About one-fifth of the country — a chunk of land about the size of Italy — has been affected.

At least 8 million people are in need of water, shelter or other emergency assistance, making the disaster larger than Pakistan’s last two humanitarian crises, the exodus from Swat last year amid an army offensive against the Taliban and the 2005 Kashmir earthquake.

The country was already blighted by soaring food inflation, chronic unemployment, crumbling schools and hospitals and rolling power cuts across the country. About 60 percent of its 170 million get by on less than $2 a day. Last year, the economy was kept afloat by a $7.6 billion loan from the International Monetary Fund.

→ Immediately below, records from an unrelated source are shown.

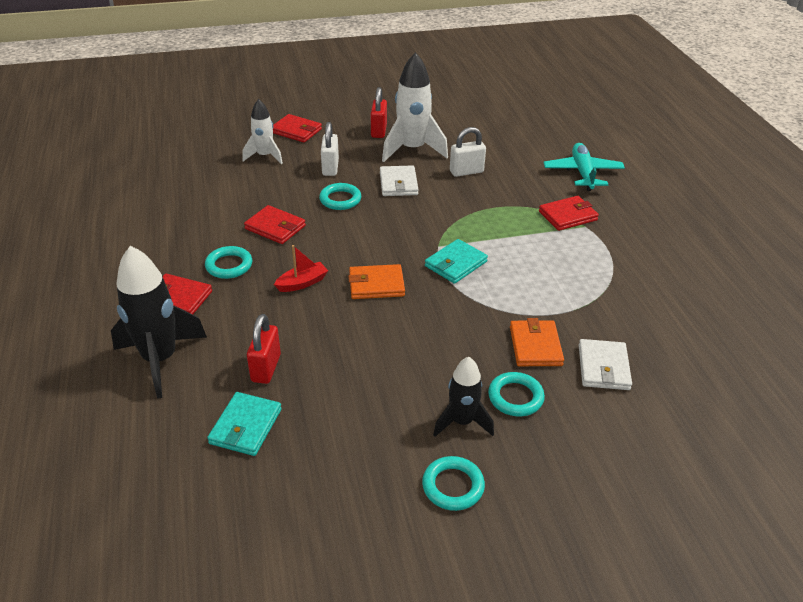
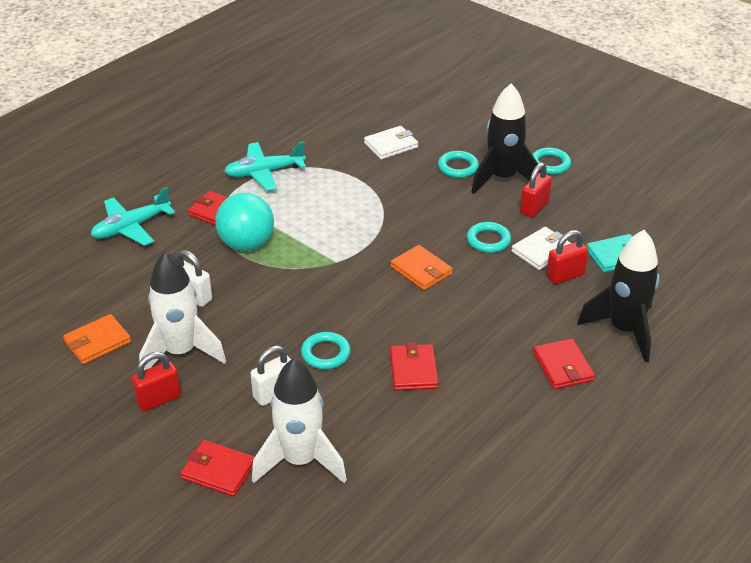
camera: 125 degrees left, 0 degrees up
(229, 265) = (494, 364): turquoise ring -> turquoise ring (488, 240)
(265, 156) = (300, 461): white rocket -> white rocket, size x1.65
(296, 131) = (218, 470): red wallet -> red wallet turned 60 degrees counterclockwise
(302, 283) = (464, 309): red boat -> none
(385, 414) = (534, 208): none -> red padlock
(398, 183) = (259, 330): white wallet -> white wallet (541, 251)
(455, 264) = (350, 243): turquoise wallet -> none
(462, 422) = (502, 178): black rocket -> black rocket, size x1.65
(508, 214) = (246, 244): none -> turquoise ball
(535, 346) = (402, 175): orange wallet -> orange wallet (97, 342)
(614, 262) = (264, 172): none -> turquoise plane

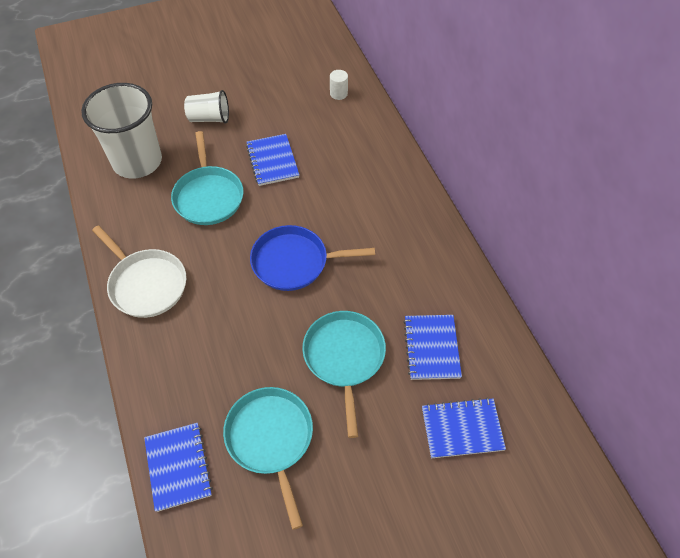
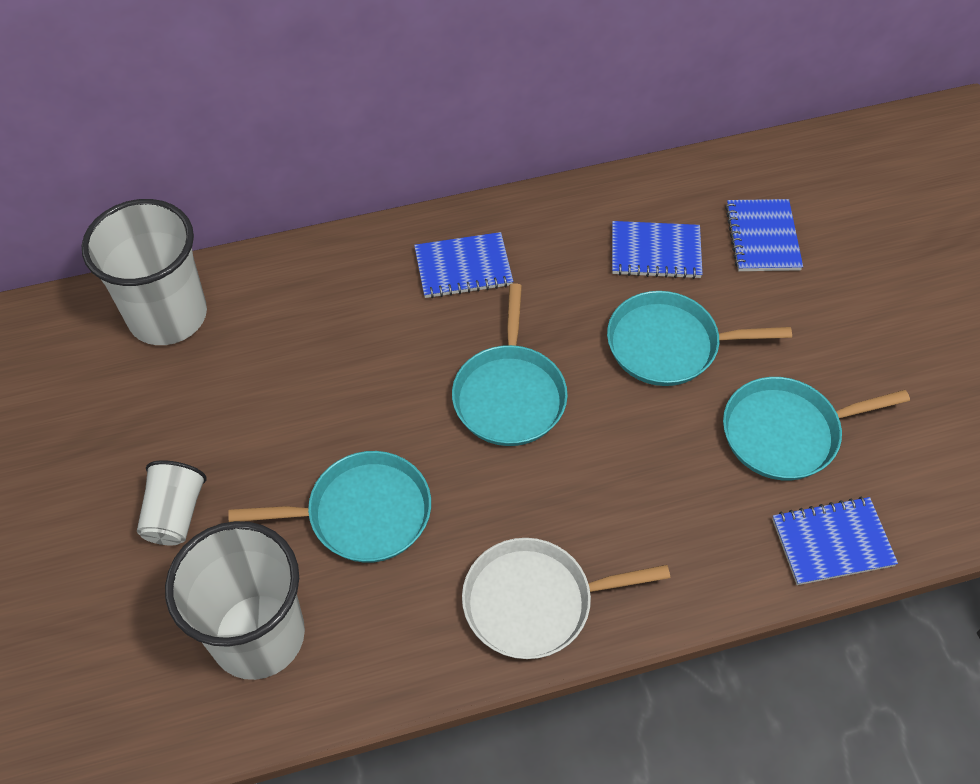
camera: 85 degrees left, 0 degrees up
(146, 284) = (534, 602): white pan -> white pan turned 150 degrees counterclockwise
(272, 161) = (302, 417): blue notebook -> blue notebook (463, 268)
(294, 262) = (509, 395): blue pan -> turquoise pan
(338, 94) = (168, 315): white cylinder -> white cup

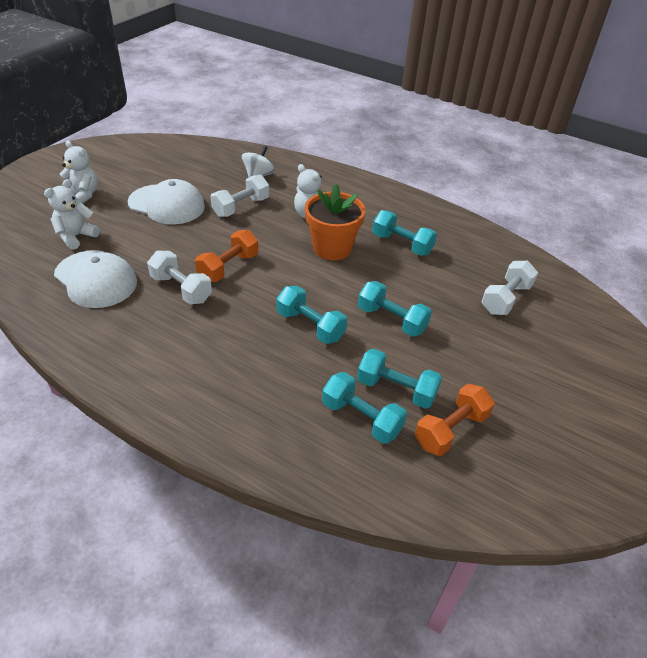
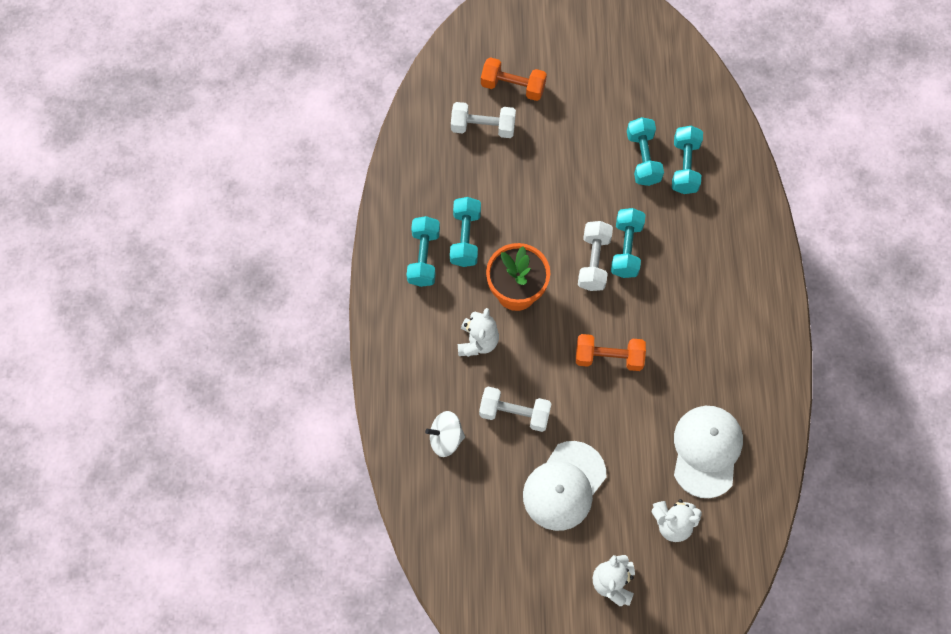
camera: 120 degrees left, 25 degrees up
(167, 204) = (564, 486): white cap -> white cap turned 135 degrees counterclockwise
(181, 289) = (663, 373): white dumbbell -> white dumbbell (593, 261)
(391, 320) = (574, 196): turquoise dumbbell -> turquoise dumbbell (424, 257)
(451, 430) = (651, 110): orange dumbbell -> orange dumbbell (513, 86)

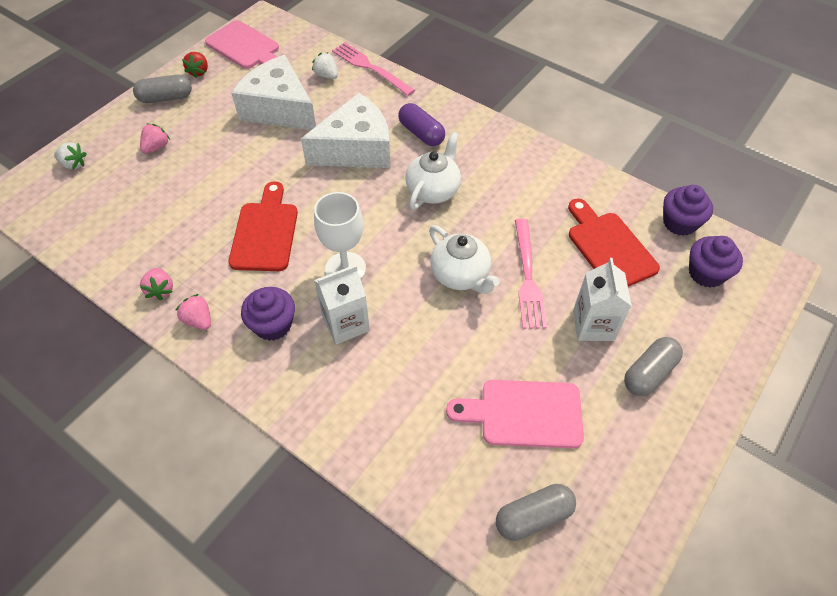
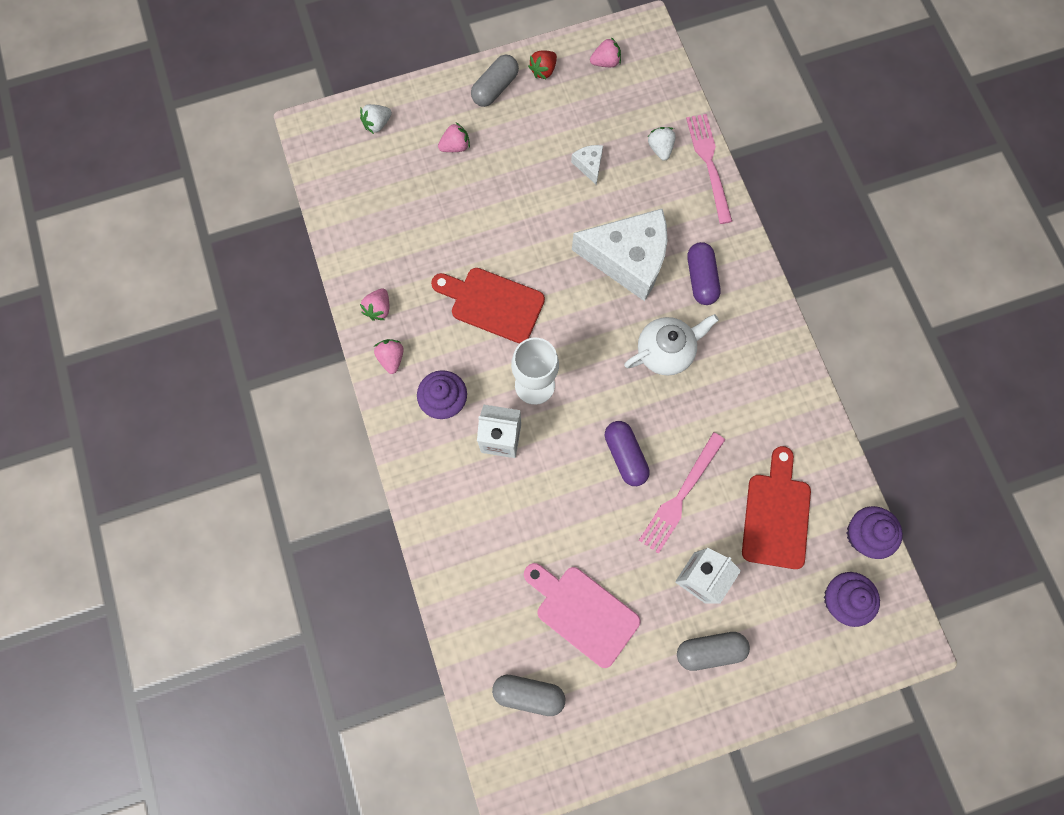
camera: 35 degrees right, 20 degrees up
(74, 164) = (377, 124): white strawberry -> white strawberry turned 90 degrees clockwise
(166, 98) = (495, 88): grey capsule -> grey capsule turned 75 degrees counterclockwise
(245, 47) = (605, 62): pink cutting board -> pink strawberry
(265, 232) = (492, 303): red cutting board -> red cutting board turned 105 degrees counterclockwise
(279, 109) = (589, 165): white cheese -> white cheese, size x0.41
(460, 275) = (625, 455): white teapot -> purple capsule

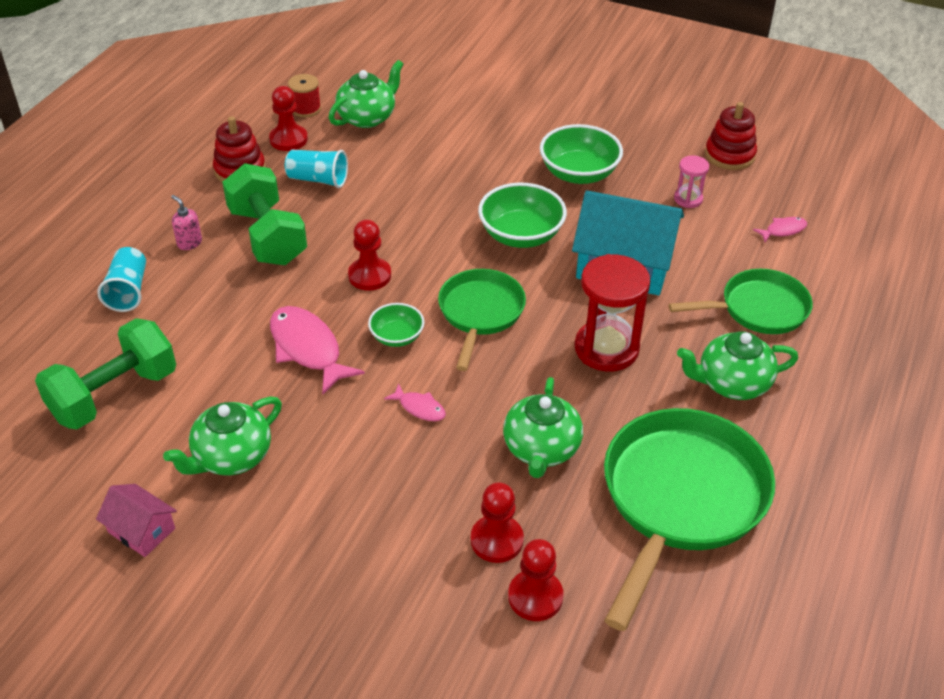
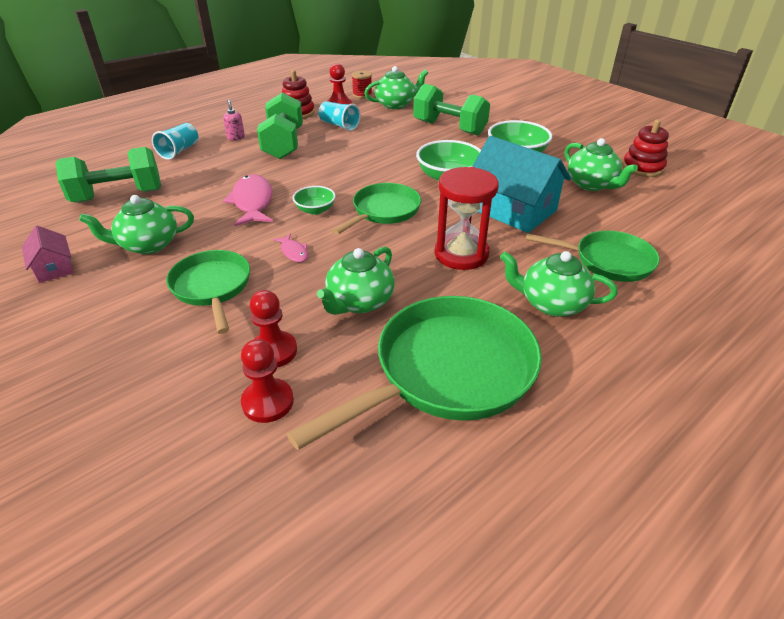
camera: 25 degrees right, 5 degrees down
(365, 488) = (212, 287): none -> green pan
(369, 275) = (327, 175): red pawn -> none
(468, 145) = (449, 128): none -> green dumbbell
(688, 199) = (591, 184): pink hourglass -> green teapot
(783, 230) = (661, 218): pink fish -> none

The floods are predicted to shave at least 1 percent of Pakistan’s gross national product this year, in large part because of their effect on the country’s agricultural sector, which accounts for about 20 percent of the economy. The country’s textile industry is also expected to suffer because of damage to cotton crops.

Already, the prices of vegetables, meat and dairy products have risen sharply across the country.

“No country is set up to deal with this scale of potential loss in its agricultural sector,” said Anthony Cordesman from the Center for Strategic and International Studies.

Looking after the victims is a huge task that would strain even the best government and international agencies. Authorities must also start thinking ahead to rebuilding homes and infrastructure such as roads and bridges, and getting people — most of them poor farmers — back to work.

“The government now has to tackle two things at the same time, the macroeconomic stability and the reconstruction effort,” said Juan Miranda, the Asian Development Bank’s director general for Central and West Asia. “I don’t think any of us can envy the task ahead of them.”

Historical precedents are hard to find for a disaster on this scale, but Pakistan has proved resilient in the past when faced with crisis. With committed government and the full support of the international community, some of the worst-case scenarios may not play out.